#### Extracted entries

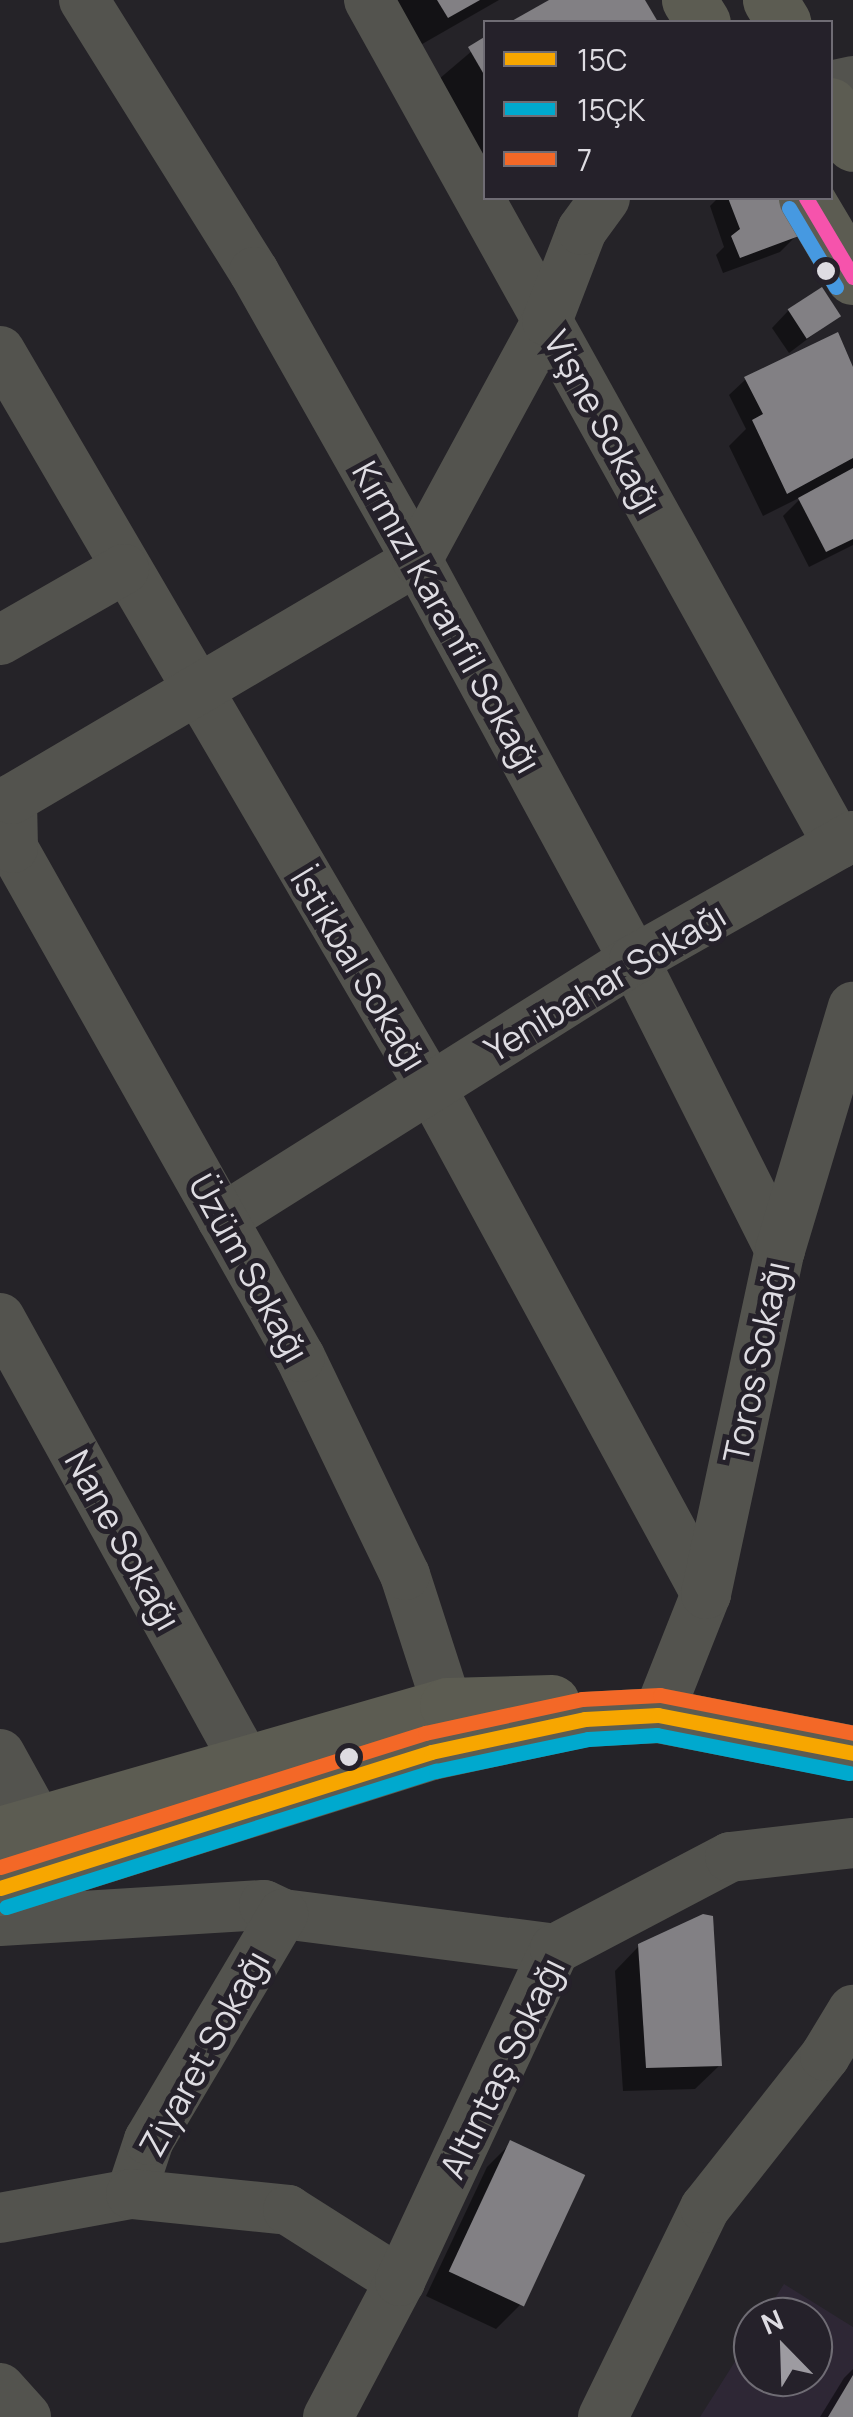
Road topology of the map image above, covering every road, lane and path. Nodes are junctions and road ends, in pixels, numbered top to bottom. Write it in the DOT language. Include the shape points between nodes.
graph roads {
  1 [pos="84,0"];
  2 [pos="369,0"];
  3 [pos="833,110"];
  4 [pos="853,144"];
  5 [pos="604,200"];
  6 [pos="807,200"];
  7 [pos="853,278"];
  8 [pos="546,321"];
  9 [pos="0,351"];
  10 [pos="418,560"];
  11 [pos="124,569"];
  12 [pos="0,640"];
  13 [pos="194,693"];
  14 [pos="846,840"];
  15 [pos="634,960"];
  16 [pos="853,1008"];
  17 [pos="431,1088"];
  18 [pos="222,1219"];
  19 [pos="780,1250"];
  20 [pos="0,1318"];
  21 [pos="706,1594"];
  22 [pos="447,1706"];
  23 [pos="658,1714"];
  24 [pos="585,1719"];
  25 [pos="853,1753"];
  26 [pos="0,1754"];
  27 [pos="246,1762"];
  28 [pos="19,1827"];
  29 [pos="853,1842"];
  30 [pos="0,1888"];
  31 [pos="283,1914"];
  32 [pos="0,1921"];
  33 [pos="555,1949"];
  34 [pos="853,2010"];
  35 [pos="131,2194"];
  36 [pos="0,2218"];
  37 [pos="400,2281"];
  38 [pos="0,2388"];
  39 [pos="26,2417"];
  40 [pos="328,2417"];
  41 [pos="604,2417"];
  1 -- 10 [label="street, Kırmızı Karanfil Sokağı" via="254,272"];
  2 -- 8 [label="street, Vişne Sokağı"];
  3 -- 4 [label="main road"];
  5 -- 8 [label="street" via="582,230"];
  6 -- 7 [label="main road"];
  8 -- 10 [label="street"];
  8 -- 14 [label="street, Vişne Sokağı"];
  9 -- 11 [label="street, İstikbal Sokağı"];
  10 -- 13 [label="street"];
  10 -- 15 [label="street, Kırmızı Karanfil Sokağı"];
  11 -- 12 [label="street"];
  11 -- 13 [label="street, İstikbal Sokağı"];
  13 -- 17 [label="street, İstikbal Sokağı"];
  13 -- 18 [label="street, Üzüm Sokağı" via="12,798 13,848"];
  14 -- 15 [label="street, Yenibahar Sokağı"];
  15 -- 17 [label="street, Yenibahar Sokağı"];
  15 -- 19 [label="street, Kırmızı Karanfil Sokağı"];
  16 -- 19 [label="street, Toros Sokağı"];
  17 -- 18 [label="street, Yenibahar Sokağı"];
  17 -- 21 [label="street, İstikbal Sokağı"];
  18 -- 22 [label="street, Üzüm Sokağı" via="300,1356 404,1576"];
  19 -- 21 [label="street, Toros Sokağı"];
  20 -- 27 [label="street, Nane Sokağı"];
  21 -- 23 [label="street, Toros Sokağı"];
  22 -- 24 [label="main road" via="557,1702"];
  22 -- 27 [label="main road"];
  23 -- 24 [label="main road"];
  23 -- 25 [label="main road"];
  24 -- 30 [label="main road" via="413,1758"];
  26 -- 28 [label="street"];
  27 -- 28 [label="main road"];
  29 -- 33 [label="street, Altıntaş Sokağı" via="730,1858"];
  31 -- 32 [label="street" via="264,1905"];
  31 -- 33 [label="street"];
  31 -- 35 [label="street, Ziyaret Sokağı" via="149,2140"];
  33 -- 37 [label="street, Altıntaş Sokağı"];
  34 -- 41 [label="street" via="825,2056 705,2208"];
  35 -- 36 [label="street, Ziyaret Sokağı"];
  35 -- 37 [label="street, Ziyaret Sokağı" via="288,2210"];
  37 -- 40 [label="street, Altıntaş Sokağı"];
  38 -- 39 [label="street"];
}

########

- _Problem requirements_: Lines holding the word "Üzüm" are the answer; copy each one from the records above.

- _Result of this exercise_:
  13 -- 18 [label="street, Üzüm Sokağı" via="12,798 13,848"];
  18 -- 22 [label="street, Üzüm Sokağı" via="300,1356 404,1576"];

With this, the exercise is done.